When someone leaves your company, you need a documented process: disable their email account (don't delete it immediately; you may need access to their mail), revoke access to all cloud services, collect company devices, change any shared passwords they knew, and remove them from VPN access. This should happen the same day, not "when we get around to it."

Tier 3: Do These This Month

9. Run a phishing simulation

Services like KnowBe4, Proofpoint, or even Microsoft's built-in Attack Simulator let you send fake phishing emails to your own employees to see who clicks. This isn't about shaming anyone. It's about identifying where training is needed. Typical first-time click rates are 20-30%. After regular training, they drop to under 5%.

10. Secure your Wi-Fi properly

Your business Wi-Fi should use WPA3 (or WPA2 at minimum) with a strong passphrase. Create a separate guest network for visitors and personal devices. Never let your point-of-sale system, security cameras, or business-critical devices share the same network as guest traffic.

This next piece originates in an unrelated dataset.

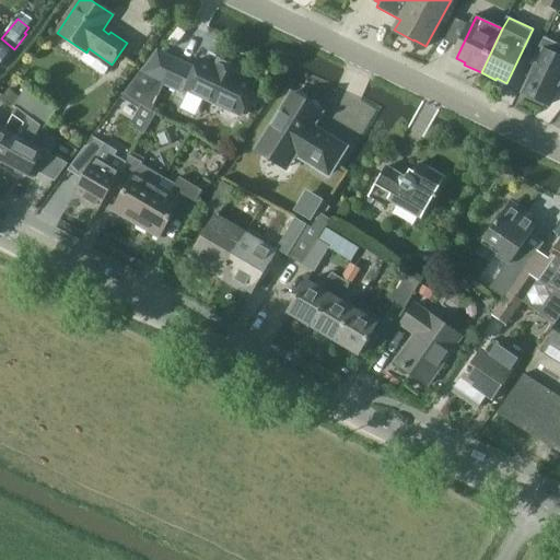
[(536,66),(524,92),(528,94),(527,96),(544,104),(545,102),(549,104),(559,82),(559,45),(544,37),(539,46),(539,48),(538,50),(532,63),(536,66)]
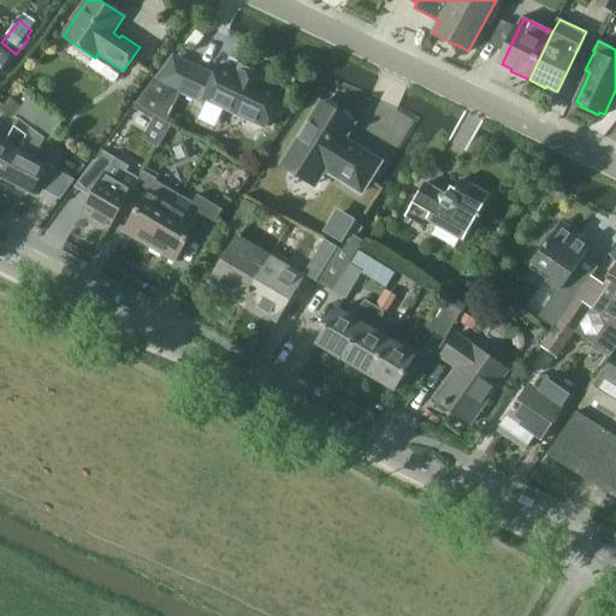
[(265,126),(279,94),(262,86),(264,83),(240,72),(238,75),(220,66),(215,77),(191,66),(179,93),(203,104),(206,99),(265,126)]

11. Review your cyber insurance

If you don't have cyber insurance, get quotes. If you do have it, actually read the policy. Many cyber insurance policies have exclusions that void coverage if you weren't following basic security practices (like MFA or regular backups). Know what your policy requires.

12. Document your critical systems

Could someone else in your organization restore operations if your main IT person were unavailable? Create a document (stored securely) that lists every critical system, the vendor contact, the login process, and what to do if it goes down. This is your "hit by a bus" plan.

Tier 4: Do These This Quarter

13. Implement DNS filtering

DNS filtering (services like Cisco Umbrella, DNSFilter, or even the free Cloudflare Gateway) blocks access to known malicious websites before they even load. It takes about 20 minutes to set up and operates silently in the background, catching threats that get past other defenses.

14. Set up security awareness training

A one-time "don't click bad links" email isn't training. Implement quarterly security awareness sessions that cover real-world examples of attacks targeting businesses like yours. Keep sessions short (15-20 minutes). Make them interactive. Test comprehension afterward.

15. Get a professional security assessment

Even if you've completed items 1-14, there are likely gaps you can't see from the inside. A professional security assessment identifies vulnerabilities in your network, your policies, and your human processes that a checklist can't catch. This is especially important if you handle sensitive customer data, healthcare records, or financial information.

Cybersecurity isn't a product you buy. It's a posture you maintain. The businesses that get breached aren't the ones that did nothing. They're the ones that did something once and then stopped paying attention.